Saturday, August 18, 2007

More on the hybrid type system

See my previous post about how I want both denotional and structural typing.

I had decided to take a year off from implementation to avoid burnout. That was on Father's day which was not too long ago. However I might be looking for a job soon so I want to review my code so that I can present it to potential employees. So while I'm at it I might as well rip out the old class system and throw in the new typedef system. That of course got me thinking, if I can typedef class literals to make named classes, shouldn't I also be able to typedef other type expressions? For example shouldn't I be able to typedef pointer types?

typedef A@ AP //AP is a named type with the structure A@

ok so now I can use it as an argument to or return value from a function:

(AP arg)->(AP ret) f { ret=arg }

However how to I get at the pointer value? It isn't named. I could add a "this" keyword, so ap.this would return an A@ but that seems to be the first step down the path to special case land.

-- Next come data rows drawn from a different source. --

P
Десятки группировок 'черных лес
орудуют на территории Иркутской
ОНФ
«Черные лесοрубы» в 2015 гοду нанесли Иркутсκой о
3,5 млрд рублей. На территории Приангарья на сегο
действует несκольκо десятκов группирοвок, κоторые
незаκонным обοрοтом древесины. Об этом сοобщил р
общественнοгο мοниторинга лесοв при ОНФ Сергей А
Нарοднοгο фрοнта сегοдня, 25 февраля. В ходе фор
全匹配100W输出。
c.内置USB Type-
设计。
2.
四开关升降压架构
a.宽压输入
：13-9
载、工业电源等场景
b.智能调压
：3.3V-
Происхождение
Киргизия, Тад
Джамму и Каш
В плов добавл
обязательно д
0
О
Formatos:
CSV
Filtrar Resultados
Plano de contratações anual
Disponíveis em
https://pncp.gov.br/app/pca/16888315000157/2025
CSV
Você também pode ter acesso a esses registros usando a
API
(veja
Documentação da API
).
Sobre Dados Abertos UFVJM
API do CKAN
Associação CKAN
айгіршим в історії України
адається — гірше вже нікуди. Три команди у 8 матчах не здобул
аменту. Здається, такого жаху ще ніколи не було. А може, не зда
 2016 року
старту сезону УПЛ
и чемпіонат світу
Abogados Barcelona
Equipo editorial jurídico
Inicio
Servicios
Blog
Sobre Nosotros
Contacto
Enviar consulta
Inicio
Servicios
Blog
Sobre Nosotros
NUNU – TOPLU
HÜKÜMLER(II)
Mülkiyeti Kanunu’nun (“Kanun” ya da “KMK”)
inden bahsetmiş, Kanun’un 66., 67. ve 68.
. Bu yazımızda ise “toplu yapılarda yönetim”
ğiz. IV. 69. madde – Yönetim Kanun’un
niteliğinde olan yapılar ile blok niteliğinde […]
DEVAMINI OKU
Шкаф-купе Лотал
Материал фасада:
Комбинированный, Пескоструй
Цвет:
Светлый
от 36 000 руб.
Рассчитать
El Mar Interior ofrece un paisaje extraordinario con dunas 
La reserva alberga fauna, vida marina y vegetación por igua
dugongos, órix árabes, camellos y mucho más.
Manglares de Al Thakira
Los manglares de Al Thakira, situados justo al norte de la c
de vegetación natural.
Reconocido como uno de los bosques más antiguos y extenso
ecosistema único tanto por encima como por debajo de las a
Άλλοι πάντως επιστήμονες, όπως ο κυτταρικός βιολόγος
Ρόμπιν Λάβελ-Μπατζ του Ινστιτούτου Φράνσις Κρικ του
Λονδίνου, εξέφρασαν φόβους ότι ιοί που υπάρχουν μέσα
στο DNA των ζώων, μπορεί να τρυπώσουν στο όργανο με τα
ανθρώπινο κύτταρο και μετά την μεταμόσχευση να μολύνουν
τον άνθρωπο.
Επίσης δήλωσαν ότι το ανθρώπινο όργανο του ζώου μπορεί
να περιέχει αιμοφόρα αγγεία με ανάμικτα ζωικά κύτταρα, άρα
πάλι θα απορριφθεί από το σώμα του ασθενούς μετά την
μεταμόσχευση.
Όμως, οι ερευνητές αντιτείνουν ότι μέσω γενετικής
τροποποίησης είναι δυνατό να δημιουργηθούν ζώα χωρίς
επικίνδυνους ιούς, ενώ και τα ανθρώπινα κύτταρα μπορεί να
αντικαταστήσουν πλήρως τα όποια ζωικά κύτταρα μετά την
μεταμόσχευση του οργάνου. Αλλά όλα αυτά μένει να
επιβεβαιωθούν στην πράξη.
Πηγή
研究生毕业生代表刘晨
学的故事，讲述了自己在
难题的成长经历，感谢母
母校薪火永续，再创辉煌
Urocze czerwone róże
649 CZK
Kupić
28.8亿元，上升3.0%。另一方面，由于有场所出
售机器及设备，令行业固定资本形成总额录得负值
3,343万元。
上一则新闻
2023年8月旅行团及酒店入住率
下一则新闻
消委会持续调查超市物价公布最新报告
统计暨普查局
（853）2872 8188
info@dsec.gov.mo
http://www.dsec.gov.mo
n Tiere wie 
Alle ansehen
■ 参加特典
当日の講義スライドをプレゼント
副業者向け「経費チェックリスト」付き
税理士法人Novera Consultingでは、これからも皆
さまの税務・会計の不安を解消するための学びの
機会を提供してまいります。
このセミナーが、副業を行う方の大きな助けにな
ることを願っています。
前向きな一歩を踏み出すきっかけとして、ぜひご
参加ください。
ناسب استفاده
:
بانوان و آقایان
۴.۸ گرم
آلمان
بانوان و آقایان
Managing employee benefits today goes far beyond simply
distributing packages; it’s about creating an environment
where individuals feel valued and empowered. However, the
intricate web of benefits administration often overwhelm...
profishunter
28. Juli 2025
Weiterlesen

Perhaps for now typedef will be limited to class types. Thoughts?

Saturday, August 11, 2007

I want structural and denotional typing

Originally Cahalang classes were rather simple records. You know, a bunch of named members wrapped up into a named type. Two types with the same members would have nothing in common unless descended from a common superclass. I also had the idea of having union and intersection types. For example you could define an ElfWizard type that was the intersection of Elf and Wizard. You could also do it without naming the resulting class, as in having an Elf&&Wizard variable.

Then something happened. You see, I was thinking about functions and had this idea that the arguments to a function defined a class and that the return values defined another class. That somehow the type of the function was more than just a tuple type. That maybe I could unify functions and constructors in an elegant way. Turned out that I couldn't make it work and keep with my design principles so I abandoned the idea. However it lead to something new.

First a bit of background. In Cahalan , is the tuple operator. So 5,6 is a value of type int,int. Nothing too special, many languages have tuples. However they don't interact well with templates. Consider the C++ list template class. What if I want a list of int,int? What then? I can't pass it int,int because then it is two parameters. I needed a way to box up tuples into single entities. Thus the boxing syntax was born. Thus [5,6] is a single value, not a tuple of values, and [int,int] is a single type, not a tuple of types.

Now here is where my constructor idea lead:

[int x, int y] a;
a.x=5;
a.y=6;

Boxing up variable declarations would create a class literal. Very cool, very structural.

What about denotional typing? I still want that! So now I am thinking that the following will hold true: (the << operator is the subset/subtype operator)

[int,int] << [int x, int y]
[int,int] << [int a, int b]
[int x, int y] << Point //typedef Point [int x, int y]
[int a, int b] << Complex //typedef Vector [int a, int b]
[int x, int y] << Vector //typedef Vector [int x, int y]

So now what about the intersection and union operators? I'm thinking that they will only work on named types. That way if you do an intersection type of two types that each have an x, you will be able to refer to them as A.x and B.x or whatever. Not that you should do that of course. However banning intersections of types that share member names just sounds cruel and is likely to lead to people naming their members A_x and B_x or something stupid. Note: intersection types are like using virtual inheritance in C++. Multiple inheritance got a bad name mainly to the default being non-virtual inheritance, oh and the fact that inheritance is overused in general.

Another development is that the unboxing operator would alleviate the hardship of not having a this pointer:

a'; //all of a's members are now locals; you don't need to write a.x or whatever.

So what is this place about?

Hi, my name is Tom. I am working on two programs right now. The first is a compiler for my language, Cahalang (I could not thing of a better name, and hey it seems to work for Erlang). Cahalan is intended for people who like C++. The second is a turn-based strategy game combining elements of Romance of the Three Kingdoms II and Warsong and some twists of my own.